There's a really strange fight brewing between the Obama administration and Republicans over which baseline the supercommittee should use to measure its deficit proposals. The baseline is the comparison the Congressional Budget Office uses to figure out how much a policy change saves. Republicans say the baseline needs to be "current law."
Why does that matter? Current law says that the Bush tax cuts expire. All the bipartisan commissions that came up with deficit plans that lose tax revenue compared with current law. That is, they set tax levels that would bring in less tax revenue than if all the Bush tax cuts expire at the end of 2012, but more revenue than if we extended all of them. The essence of the bipartisan agreements is setting revenue somewhere in the midpoint of those two outcomes (full extension and full expiration.) That's the way to arrive at a Grand Bargain.
Still with me? Okay.
Conservative Republicans don't want a Grand Bargain, because that would entail agreeing to phase out at least some of the Bush tax cuts, which as everybody knows constitute one of the most successful policy interventions in U.S. -- nay, world -- history. So locking in the current law baseline means that any tax bargain like that would be scored as a tax cut -- saving only some of the Bush tax cuts would cost the government revenue against the baseline of letting all the Bush tax cuts expire. So conservatives like Paul Ryan are insisting that that the supercommittee tasked with coming up with deficit reduction is required to follow the current law baseline. Former GOP staffer Keith Hennessey agrees with Ryan. Gene Sperling disagrees.

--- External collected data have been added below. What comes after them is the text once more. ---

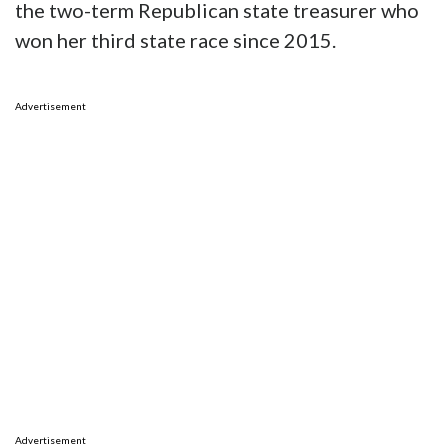
the two-term Republican state treasurer who
won her third state race since 2015.
Advertisement
Advertisement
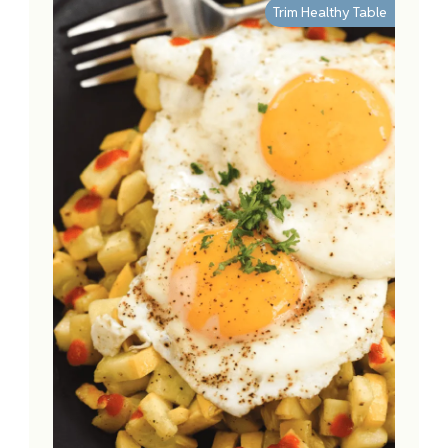
Trim Healthy Table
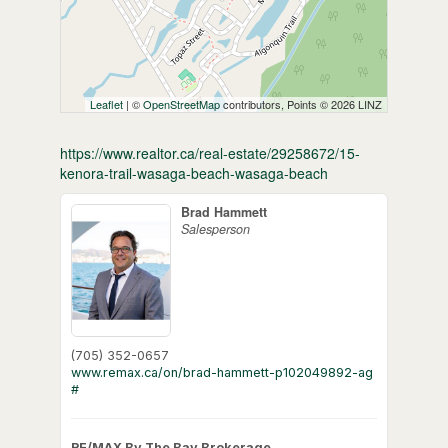
Leaflet
| ©
OpenStreetMap
contributors, Points © 2026 LINZ
https://www.realtor.ca/real-estate/29258672/15-
kenora-trail-wasaga-beach-wasaga-beach
Brad Hammett
Salesperson
(705) 352-0657
www.remax.ca/on/brad-hammett-p102049892-ag
#
RE/MAX By The Bay Brokerage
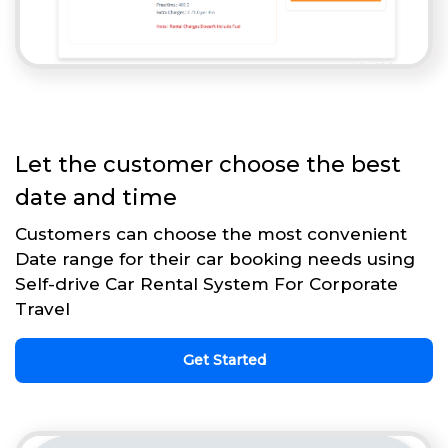
Let the customer choose the best
date and time
Customers can choose the most convenient
Date range for their car booking needs using
Self-drive Car Rental System For Corporate
Travel
Get Started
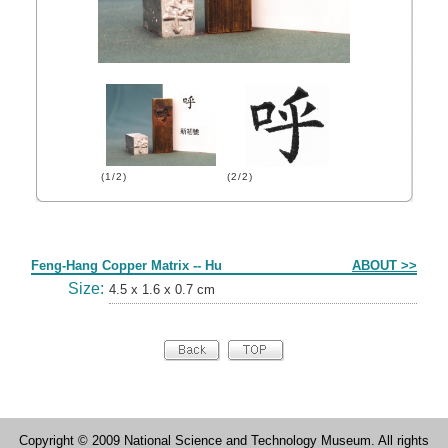
(1/2)
(2/2)
Form
Feng-Hang Copper Matrix -- Hu
ABOUT >>
Size:
4.5 x 1.6 x 0.7 cm
Copyright © 2009 National Science and Technology Museum. All rights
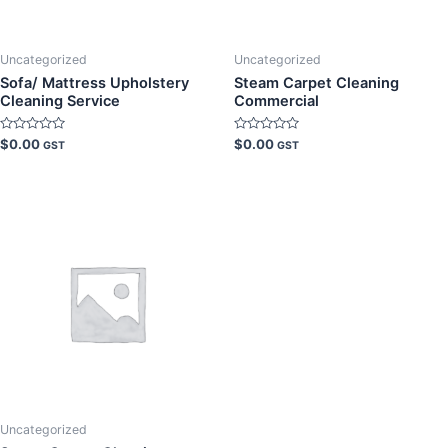
Uncategorized
Uncategorized
Sofa/ Mattress Upholstery
Steam Carpet Cleaning
Cleaning Service
Commercial
Rated
Rated
$
0.00
$
0.00
GST
GST
0
0
out
out
of
of
5
5
Uncategorized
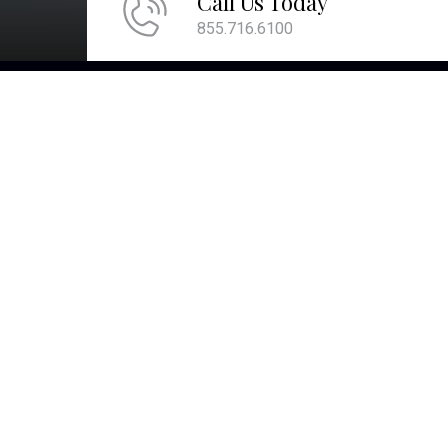
Call Us Today
855.716.6100
QU
We are committed to providing the ultimate
client experience by attentively listening and
comprehending what is most important to
you. This comprehension allows us to align
your account values with your core values
and develop strategies to help you pass
them on to future generations and live the
life you desire.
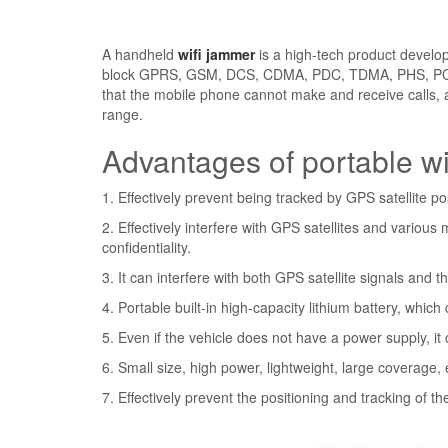
A handheld
wifi jammer
is a high-tech product develop
block GPRS, GSM, DCS, CDMA, PDC, TDMA, PHS, PCS, W
that the mobile phone cannot make and receive calls, a
range.
Advantages of portable w
1. Effectively prevent being tracked by GPS satellite po
2. Effectively interfere with GPS satellites and variou
confidentiality.
3. It can interfere with both GPS satellite signals and
4. Portable built-in high-capacity lithium battery, whic
5. Even if the vehicle does not have a power supply, i
6. Small size, high power, lightweight, large coverage
7. Effectively prevent the positioning and tracking of t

I don't really know who's right about the technical merits. In general, I think that if both parties wanted to strike a tax deal that scored a tax reform that lost revenue compared with current law as saving money, they would do it. The CBO works for Congress, not vice versa.
But the reason this is all so strange is that I hope the Republicans are right. If the supercommittee uses current law as a baseline, then it can't lock in any of the Bush tax cuts. Before the debt ceiling deal, Obama kept trying to get Republicans to agree to a tax reform that would lock in more than $3 trillion of the Bush tax cuts, foregoing only about $800 billion in revenue. That's no more revenue than Obama would get if he simply vetoes extension of the tax cuts on income over $250,000. (And if Obama isn't around in 2013, it won't matter what deal he cuts, because the next Republican president is going to cut taxes.)
Under the Republican interpretation, the supercommittee can still raise revenue. It could close tax loopholes without dealing with the Bush tax cuts. That means any revenue it gets would be on top of the revenue from expiring the Bush tax cuts. In other words, it's a way better situation for Democrats.
This is why I said that this debate is so strange. Each party seems to be arguing against its own interest.
Now, why are Republicans arguing this? Because they're absolutists. They don't want to agree to something that increases taxes, even if that would merely take the place of a tax hike that's scheduled to occur anyway. In other words, they're binding themselves from taking some version of the wildly generous offer Obama kept trying to give them.
But why the administration would be fighting this is rather disturbing. Obviously, it wants to try again to give away the tax store and get Republicans to take it. Yet it seems perfectly obvious that they won't. Republicans view the Bush tax cuts as a sacred totem. So, why not just try to pitch them on closing a few tax loopholes in return for some entitlement trims?